И высочайший гений не прибавит
Единой мысли к тем, что мрамор сам
Таит в избытке, – и лишь это нам
Рука, послушная рассудку, явит.
 
Микеланджело
   …Потом одним движением, полным предельной, исступленной воли, он открывал нам скрытую в камне красоту.
   Чем явственней в неотесанном камне проступала будущая скульптура, тем тише становилось в мастерской. Ученики, бросив работу, наблюдали за новичком.
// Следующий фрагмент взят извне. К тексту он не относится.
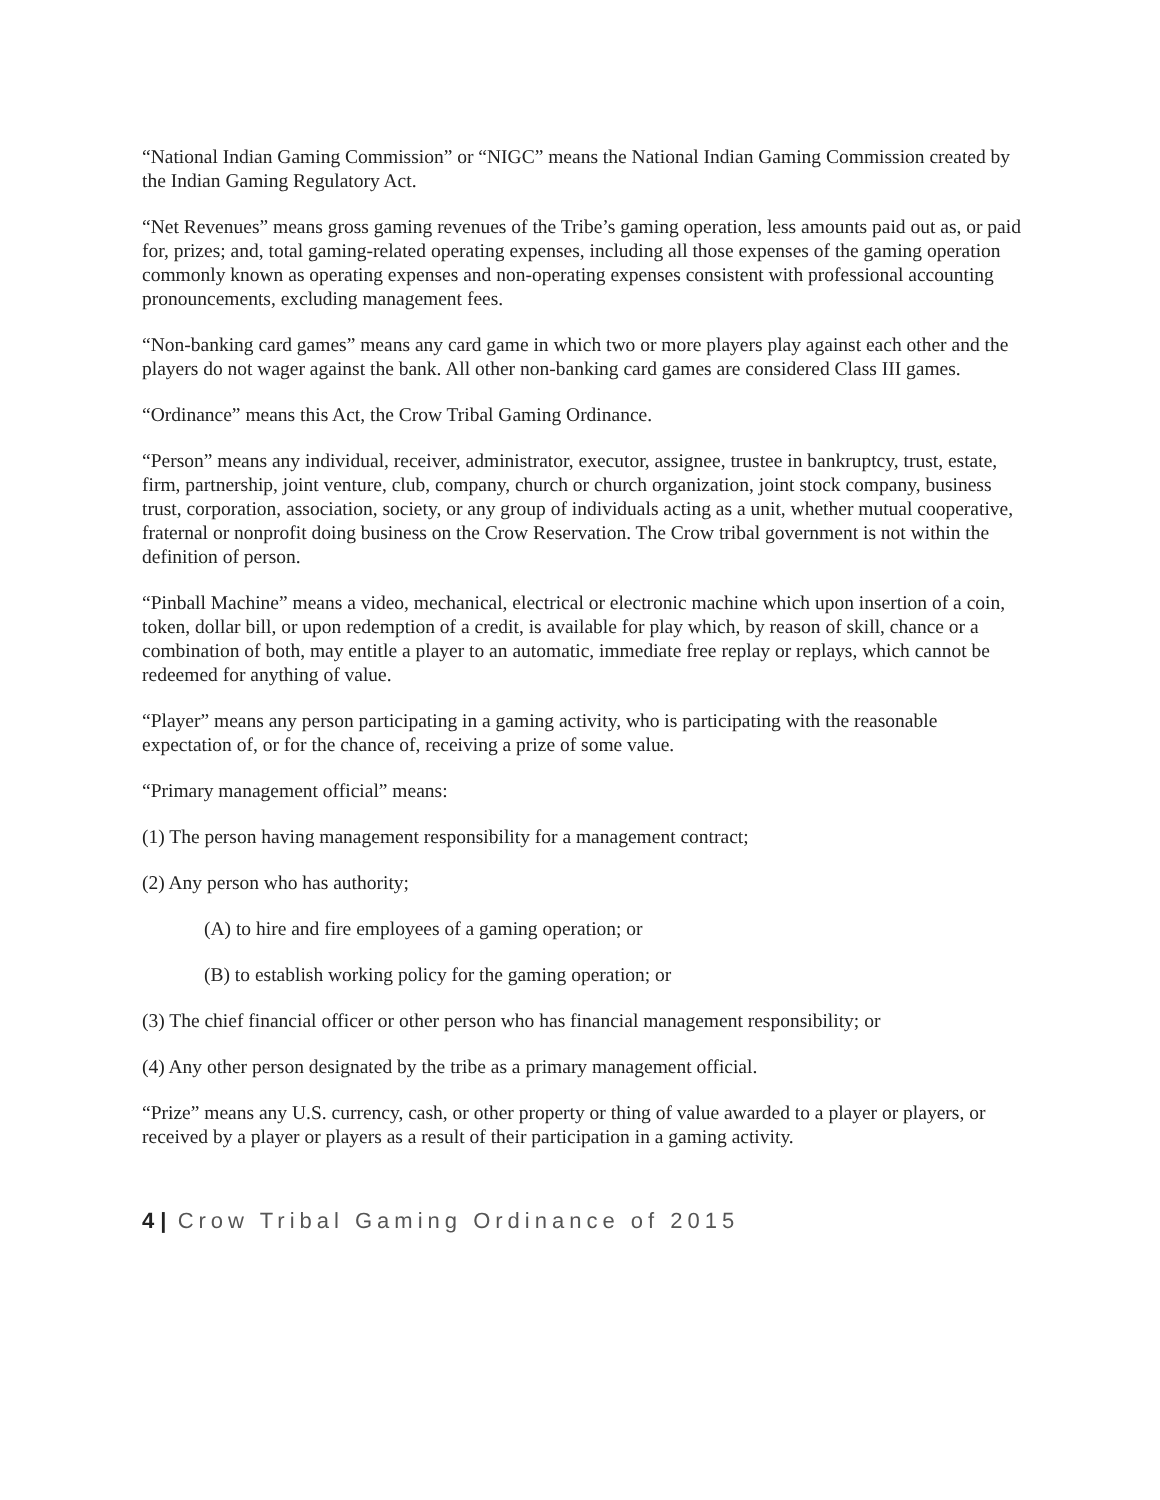“National Indian Gaming Commission” or “NIGC” means the National Indian Gaming Commission created by the Indian Gaming Regulatory Act.
“Net Revenues” means gross gaming revenues of the Tribe’s gaming operation, less amounts paid out as, or paid for, prizes; and, total gaming-related operating expenses, including all those expenses of the gaming operation commonly known as operating expenses and non-operating expenses consistent with professional accounting pronouncements, excluding management fees.
“Non-banking card games” means any card game in which two or more players play against each other and the players do not wager against the bank. All other non-banking card games are considered Class III games.
“Ordinance” means this Act, the Crow Tribal Gaming Ordinance.
“Person” means any individual, receiver, administrator, executor, assignee, trustee in bankruptcy, trust, estate, firm, partnership, joint venture, club, company, church or church organization, joint stock company, business trust, corporation, association, society, or any group of individuals acting as a unit, whether mutual cooperative, fraternal or nonprofit doing business on the Crow Reservation. The Crow tribal government is not within the definition of person.
“Pinball Machine” means a video, mechanical, electrical or electronic machine which upon insertion of a coin, token, dollar bill, or upon redemption of a credit, is available for play which, by reason of skill, chance or a combination of both, may entitle a player to an automatic, immediate free replay or replays, which cannot be redeemed for anything of value.
“Player” means any person participating in a gaming activity, who is participating with the reasonable expectation of, or for the chance of, receiving a prize of some value.
“Primary management official” means:
(1) The person having management responsibility for a management contract;
(2) Any person who has authority;
(A) to hire and fire employees of a gaming operation; or
(B) to establish working policy for the gaming operation; or
(3) The chief financial officer or other person who has financial management responsibility; or
(4) Any other person designated by the tribe as a primary management official.
“Prize” means any U.S. currency, cash, or other property or thing of value awarded to a player or players, or received by a player or players as a result of their participation in a gaming activity.
4 | Crow Tribal Gaming Ordinance of 2015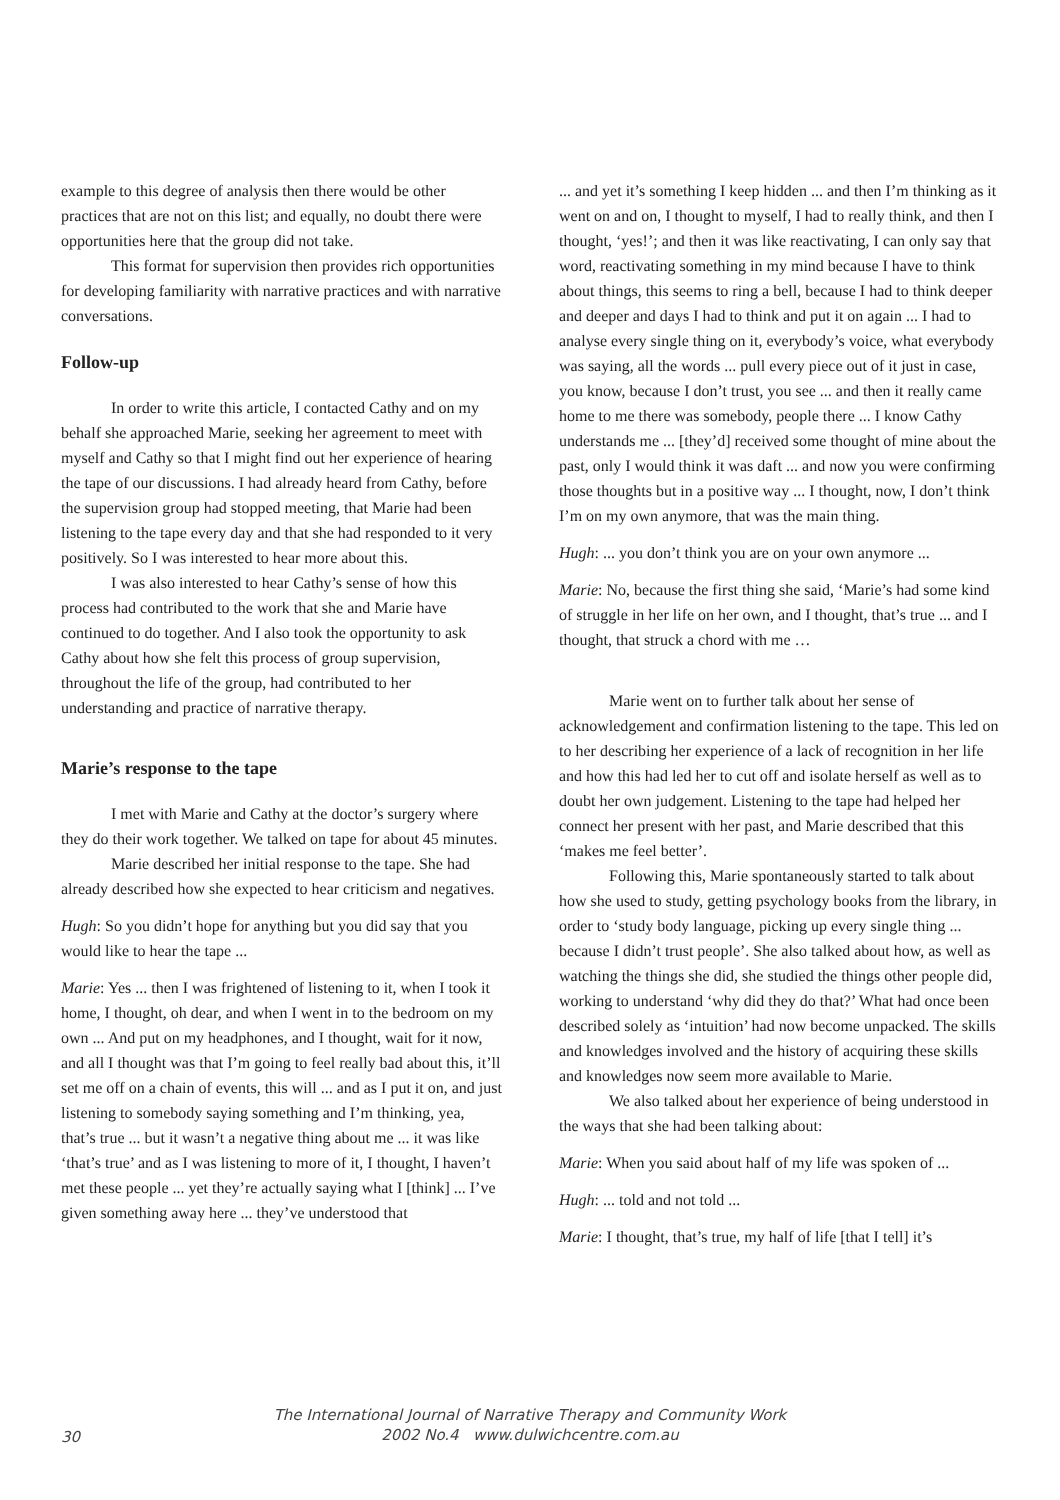example to this degree of analysis then there would be other practices that are not on this list; and equally, no doubt there were opportunities here that the group did not take.
This format for supervision then provides rich opportunities for developing familiarity with narrative practices and with narrative conversations.
Follow-up
In order to write this article, I contacted Cathy and on my behalf she approached Marie, seeking her agreement to meet with myself and Cathy so that I might find out her experience of hearing the tape of our discussions. I had already heard from Cathy, before the supervision group had stopped meeting, that Marie had been listening to the tape every day and that she had responded to it very positively. So I was interested to hear more about this.
I was also interested to hear Cathy’s sense of how this process had contributed to the work that she and Marie have continued to do together. And I also took the opportunity to ask Cathy about how she felt this process of group supervision, throughout the life of the group, had contributed to her understanding and practice of narrative therapy.
Marie’s response to the tape
I met with Marie and Cathy at the doctor’s surgery where they do their work together. We talked on tape for about 45 minutes.
Marie described her initial response to the tape. She had already described how she expected to hear criticism and negatives.
Hugh: So you didn’t hope for anything but you did say that you would like to hear the tape ...
Marie: Yes ... then I was frightened of listening to it, when I took it home, I thought, oh dear, and when I went in to the bedroom on my own ... And put on my headphones, and I thought, wait for it now, and all I thought was that I’m going to feel really bad about this, it’ll set me off on a chain of events, this will ... and as I put it on, and just listening to somebody saying something and I’m thinking, yea, that’s true ... but it wasn’t a negative thing about me ... it was like ‘that’s true’ and as I was listening to more of it, I thought, I haven’t met these people ... yet they’re actually saying what I [think] ... I’ve given something away here ... they’ve understood that
... and yet it’s something I keep hidden ... and then I’m thinking as it went on and on, I thought to myself, I had to really think, and then I thought, ‘yes!’; and then it was like reactivating, I can only say that word, reactivating something in my mind because I have to think about things, this seems to ring a bell, because I had to think deeper and deeper and days I had to think and put it on again ... I had to analyse every single thing on it, everybody’s voice, what everybody was saying, all the words ... pull every piece out of it just in case, you know, because I don’t trust, you see ... and then it really came home to me there was somebody, people there ... I know Cathy understands me ... [they’d] received some thought of mine about the past, only I would think it was daft ... and now you were confirming those thoughts but in a positive way ... I thought, now, I don’t think I’m on my own anymore, that was the main thing.
Hugh: ... you don’t think you are on your own anymore ...
Marie: No, because the first thing she said, ‘Marie’s had some kind of struggle in her life on her own, and I thought, that’s true ... and I thought, that struck a chord with me …
Marie went on to further talk about her sense of acknowledgement and confirmation listening to the tape. This led on to her describing her experience of a lack of recognition in her life and how this had led her to cut off and isolate herself as well as to doubt her own judgement. Listening to the tape had helped her connect her present with her past, and Marie described that this ‘makes me feel better’.
Following this, Marie spontaneously started to talk about how she used to study, getting psychology books from the library, in order to ‘study body language, picking up every single thing ... because I didn’t trust people’. She also talked about how, as well as watching the things she did, she studied the things other people did, working to understand ‘why did they do that?’ What had once been described solely as ‘intuition’ had now become unpacked. The skills and knowledges involved and the history of acquiring these skills and knowledges now seem more available to Marie.
We also talked about her experience of being understood in the ways that she had been talking about:
Marie: When you said about half of my life was spoken of ...
Hugh: ... told and not told ...
Marie: I thought, that’s true, my half of life [that I tell] it’s
30
The International Journal of Narrative Therapy and Community Work
2002 No.4 www.dulwichcentre.com.au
Великолепный научил их видеть и понимать прекрасное.
   За работой мальчика молча наблюдала и Танцовщица, прибежавшая сюда навестить друга.
   Когда появился в мастерской Меценат, все засуетились. Лишь новичок, заколдованный магией преображающегося камня, ничего не замечал…
   …Доменико (Гирландайо) дивился, видя, как творит он произведения совсем не по-юношески, ибо не только побеждал он других учеников (…), но много раз приближался и к произведениям, сделанным самим мастером.
Вазари
   …И хоть никогда Микеланджело не держал ни мрамора, ни резца, поделка удалась ему так, что Великолепный изумился.
Вазари
   …Нет, Лоренцо Великолепный не изумился. Он был потрясен.
   В первой школьной работе маленького творца он увидел необузданную человеческую силу, темперамент, прирожденное чувство красоты и гармонии, увидел то, что отличает гения от простых смертных.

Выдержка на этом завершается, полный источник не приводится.